## Work required
Wherever a line of the records contains "input", copy that line.

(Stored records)
────────────────

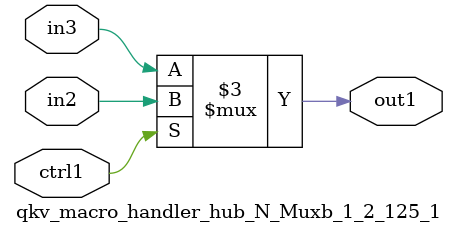
<source format=v>

`timescale 1ps / 1ps


module qkv_macro_handler_hub_N_Muxb_1_2_125_1( in3, in2, ctrl1, out1 );

    input in3;
    input in2;
    input ctrl1;
    output out1;
    reg out1;

    
    // rtl_process:qkv_macro_handler_hub_N_Muxb_1_2_125_1/qkv_macro_handler_hub_N_Muxb_1_2_125_1_thread_1
    always @*
      begin : qkv_macro_handler_hub_N_Muxb_1_2_125_1_thread_1
        case (ctrl1) 
          1'b1: 
            begin
              out1 = in2;
            end
          default: 
            begin
              out1 = in3;
            end
        endcase
      end

endmodule



</source>
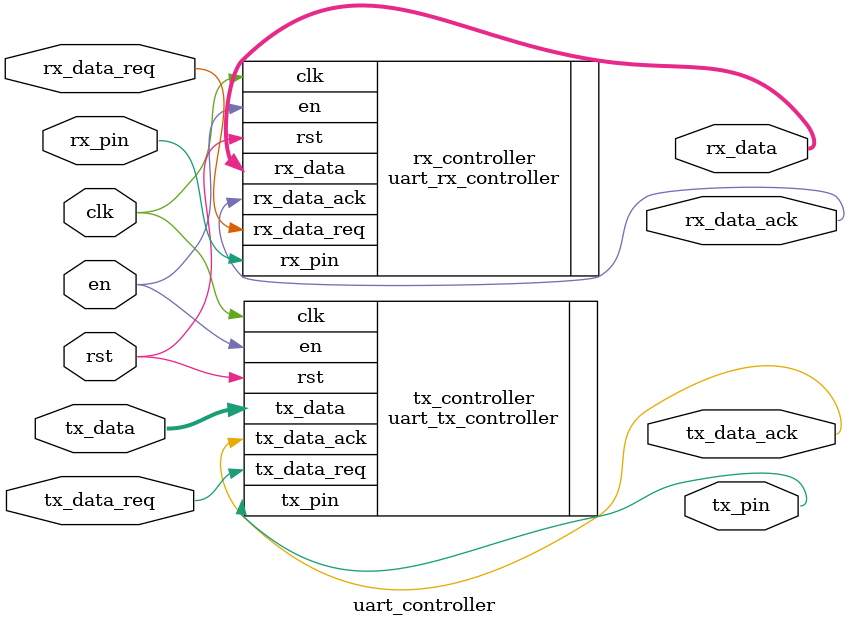
<source format=v>
module uart_controller (
	clk, rst, en,
	rx_data_req, rx_data, rx_data_ack,
	tx_data_req, tx_data, tx_data_ack,
	rx_pin, tx_pin 
);
	parameter BAUD_RATE = 9600;
	
	input clk, rst, en;
	
	input rx_data_req;
	output [7:0] rx_data;
	output rx_data_ack; 
	
	input tx_data_req;
	input [7:0] tx_data;
	output tx_data_ack;
	
	input rx_pin;
	output tx_pin;
	
	uart_rx_controller #(BAUD_RATE) rx_controller (
		.clk(clk), .rst(rst), .en(en),
		.rx_data_req(rx_data_req), .rx_data(rx_data), .rx_data_ack(rx_data_ack),
		.rx_pin(rx_pin)
	);
	
	uart_tx_controller #(BAUD_RATE) tx_controller (
		.clk(clk), .rst(rst), .en(en),
		.tx_data_req(tx_data_req), .tx_data(tx_data), .tx_data_ack(tx_data_ack),
		.tx_pin(tx_pin)
	);
endmodule
</source>
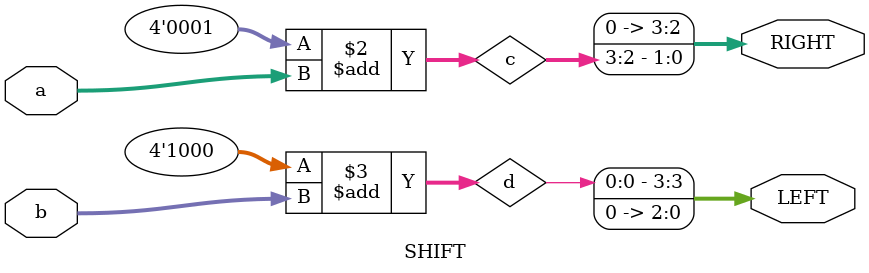
<source format=v>
module SHIFT(a, b, RIGHT, LEFT);
	input	[3:0]	 a, b;
	output	[3:0]	RIGHT, LEFT;
	reg		[3:0]	c, d, RIGHT, LEFT;
	
	always@(*)
	begin
		c = 4'b0001 + a;
		d = 4'b1000 + b;
		RIGHT <= c >> 2;
		LEFT <= d << 3;
	end
	//assign RIGHT	 = a >>2;
	//assign LEFT 	 = b << 3;
endmodule

</source>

────────────────

## Answer section
    input in3;
    input in2;
    input ctrl1;
	input clk, rst, en;
	input rx_data_req;
	input tx_data_req;
	input [7:0] tx_data;
	input rx_pin;
	input	[3:0]	 a, b;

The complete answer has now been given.